Mesmo assim, ele teve uma oportunidade clara de marcar. E isso pesa, porque não é um caso isolado. As melhores chances do Palmeiras na noite passaram pelos pés do Maurício e do próprio Vitor Roque. Num jogo em que o time criou pouco, cada finalização vira ouro. E o Vitor não converteu. Saiu de campo sem dar aquela resposta ofensiva que a torcida espera de um cara que entrou justamente pra dar profundidade e presença na área.

O problema, então, não é só o número de gols. É a sequência. O Vitor Roque chegou ao Palmeiras depois de um 2025 muito bom e já mostrou que pode ser decisivo. Mas aquele desempenho não virou consistência em 2026. Os dados do FotMob mostram quatro gols na temporada, sendo dois de pênalti, além de 22 finalizações no total, com 11 no alvo. Ou seja, ele finaliza, mas não converte com a regularidade que se espera de um centroavante titular.

O que falta, na real, é ele recuperar outras formas de impacto no jogo. Porque um atacante pode passar alguns jogos sem marcar e ainda assim ser útil. Mas o Vitor precisa voltar a atacar os espaços, ganhar duelos, participar da construção, pressionar a saída de bola do adversário e, principalmente, transformar as chances que aparecem em algo concreto. Contra o Santos, ele não fez isso. Mostrou afobação, escolhas erradas e uma ansiedade que só aumenta a pressão.

E tem mais um ingrediente nessa história: o Flaco López. O argentino não só vive um momento absurdo como fez dois gols na ida contra o Santos. Além disso, ele já era um dos jogadores mais produtivos do ataque na temporada. Então, o Abel não tá escolhendo entre dois caras em condições parecidas.
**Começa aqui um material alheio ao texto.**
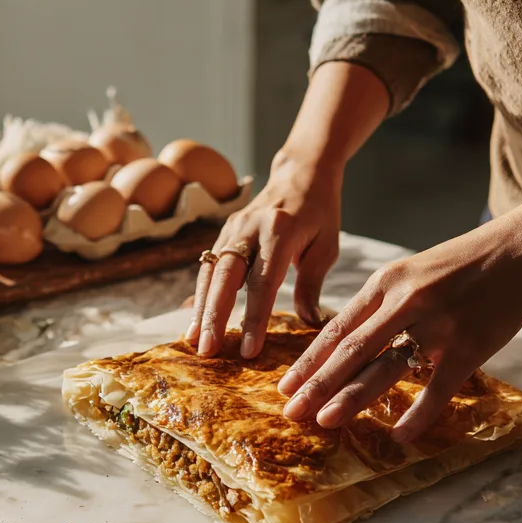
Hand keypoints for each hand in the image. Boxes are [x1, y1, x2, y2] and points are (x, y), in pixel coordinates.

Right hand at [186, 152, 342, 358]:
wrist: (301, 172)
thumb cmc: (319, 212)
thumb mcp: (327, 246)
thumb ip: (312, 284)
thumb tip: (309, 324)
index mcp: (280, 231)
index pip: (263, 283)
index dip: (254, 319)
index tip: (249, 351)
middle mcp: (250, 228)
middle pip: (226, 278)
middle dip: (214, 316)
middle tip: (207, 350)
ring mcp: (232, 228)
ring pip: (210, 273)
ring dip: (200, 308)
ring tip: (194, 340)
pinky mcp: (223, 232)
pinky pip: (208, 267)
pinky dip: (200, 294)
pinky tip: (195, 319)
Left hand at [277, 213, 521, 441]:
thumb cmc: (464, 263)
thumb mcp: (412, 272)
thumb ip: (382, 304)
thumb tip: (348, 343)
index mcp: (386, 284)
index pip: (336, 329)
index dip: (309, 361)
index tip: (285, 387)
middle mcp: (404, 302)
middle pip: (349, 351)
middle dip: (316, 385)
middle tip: (291, 412)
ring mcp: (436, 324)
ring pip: (384, 367)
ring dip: (351, 398)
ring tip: (325, 422)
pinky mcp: (468, 345)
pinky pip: (437, 388)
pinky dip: (418, 414)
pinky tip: (401, 436)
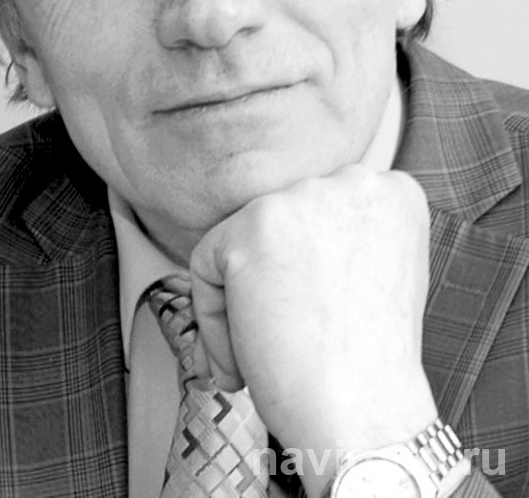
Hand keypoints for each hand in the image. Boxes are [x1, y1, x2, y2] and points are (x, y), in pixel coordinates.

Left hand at [190, 165, 437, 495]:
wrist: (365, 417)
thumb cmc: (370, 365)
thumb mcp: (381, 273)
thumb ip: (343, 237)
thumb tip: (286, 239)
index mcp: (392, 192)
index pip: (321, 217)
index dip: (309, 275)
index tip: (315, 319)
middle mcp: (352, 181)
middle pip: (281, 224)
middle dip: (273, 284)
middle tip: (288, 340)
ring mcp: (300, 200)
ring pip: (242, 241)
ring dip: (242, 300)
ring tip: (266, 353)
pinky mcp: (250, 228)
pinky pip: (206, 265)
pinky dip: (213, 319)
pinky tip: (243, 360)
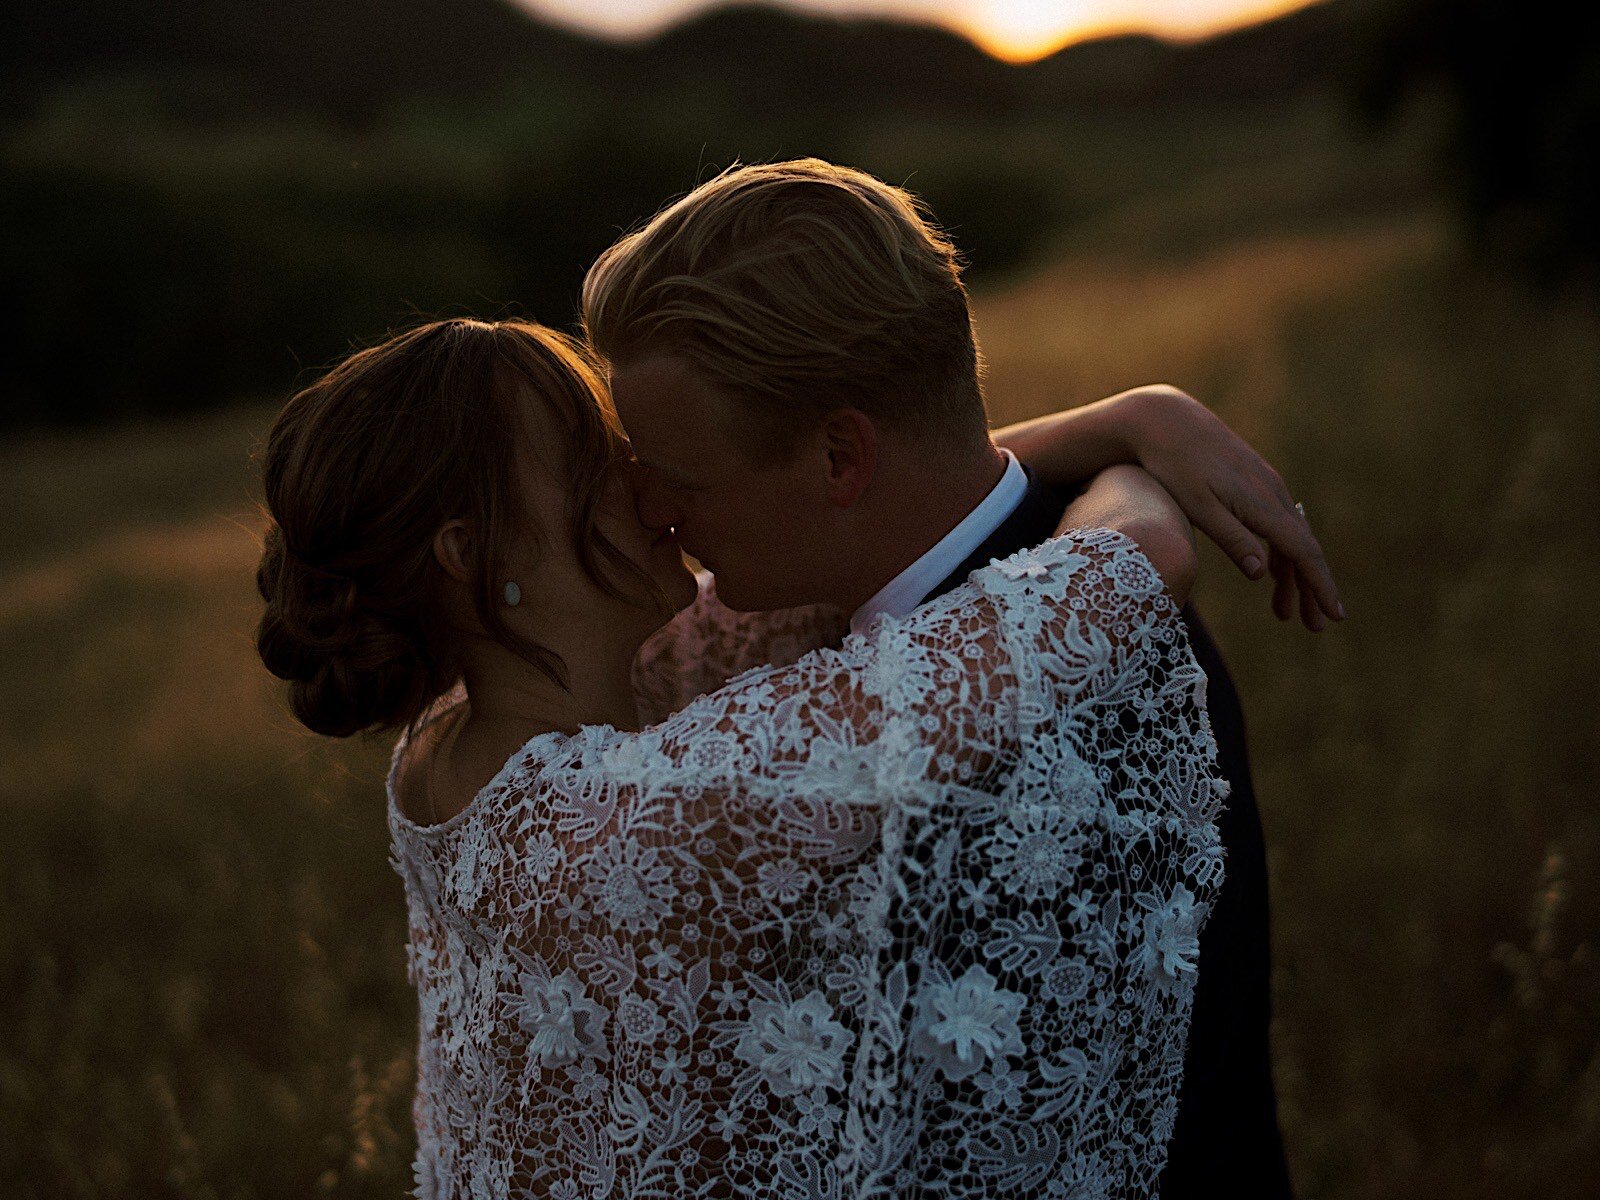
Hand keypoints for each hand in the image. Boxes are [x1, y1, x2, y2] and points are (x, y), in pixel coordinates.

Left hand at [1119, 385, 1343, 630]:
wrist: (1166, 420)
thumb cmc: (1174, 465)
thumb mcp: (1197, 506)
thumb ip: (1231, 538)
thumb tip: (1262, 573)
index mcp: (1261, 503)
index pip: (1302, 552)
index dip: (1319, 586)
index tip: (1333, 615)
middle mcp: (1272, 493)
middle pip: (1303, 549)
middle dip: (1311, 590)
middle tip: (1316, 627)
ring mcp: (1266, 486)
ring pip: (1290, 538)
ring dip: (1292, 577)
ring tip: (1284, 614)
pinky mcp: (1255, 483)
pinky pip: (1277, 524)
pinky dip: (1278, 553)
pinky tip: (1272, 573)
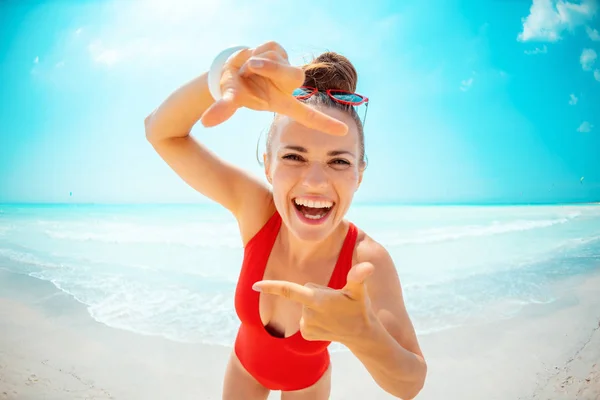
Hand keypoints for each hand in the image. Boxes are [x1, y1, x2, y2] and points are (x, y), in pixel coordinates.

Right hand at [200, 41, 347, 135]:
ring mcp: (285, 67)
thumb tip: (206, 121)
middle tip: (250, 65)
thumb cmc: (235, 90)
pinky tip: (250, 57)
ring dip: (256, 60)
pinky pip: (270, 47)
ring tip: (247, 67)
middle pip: (294, 74)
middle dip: (271, 68)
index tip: (344, 132)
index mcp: (283, 103)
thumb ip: (222, 109)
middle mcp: (288, 86)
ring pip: (276, 58)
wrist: (229, 70)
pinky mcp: (280, 51)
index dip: (326, 124)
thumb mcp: (231, 99)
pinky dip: (256, 50)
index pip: (309, 115)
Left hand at [252, 262, 375, 344]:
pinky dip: (314, 317)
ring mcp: (306, 327)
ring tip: (333, 311)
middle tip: (335, 299)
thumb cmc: (360, 308)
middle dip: (316, 292)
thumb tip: (368, 266)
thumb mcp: (359, 291)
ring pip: (304, 305)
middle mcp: (308, 315)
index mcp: (316, 301)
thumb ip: (358, 277)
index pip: (289, 291)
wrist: (362, 335)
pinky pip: (305, 318)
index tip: (255, 285)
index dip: (272, 287)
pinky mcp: (306, 334)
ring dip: (315, 305)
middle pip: (304, 292)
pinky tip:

Hoje, tem uma diferença clara de fase, e isso acaba definindo quem começa jogando.

A entrada do Vitor Roque, então, vira um símbolo. Quando você perde a titularidade, passa a depender dos minutos que recebe pra reconquistar seu espaço. É como uma segunda chance, uma nova avaliação. E o treinador observa não só se você marca, mas como você reage. Contra o Santos, o Vitor não conseguiu mudar a percepção de que o Flaco entrega mais segurança ofensiva. E o Abel, que já tinha cobrado publicamente o atacante, segue esperando uma reação que ainda não veio.

Mas calma, torcedor. Não é hora de crucificar o Vitor Roque. Ele é novo, tem potencial enorme e já provou que pode render. O que ele precisa é de jogo, confiança e, principalmente, cabeça fria. Porque quando a ansiedade toma conta, até o mais talentoso se perde. O Palmeiras segue vivo em todas as competições, e o camisa 9 vai ter novas oportunidades. A questão é se ele vai aproveitá-las ou se vai continuar vivendo essa distância entre o que pode ser e o que tem mostrado. O tempo responde.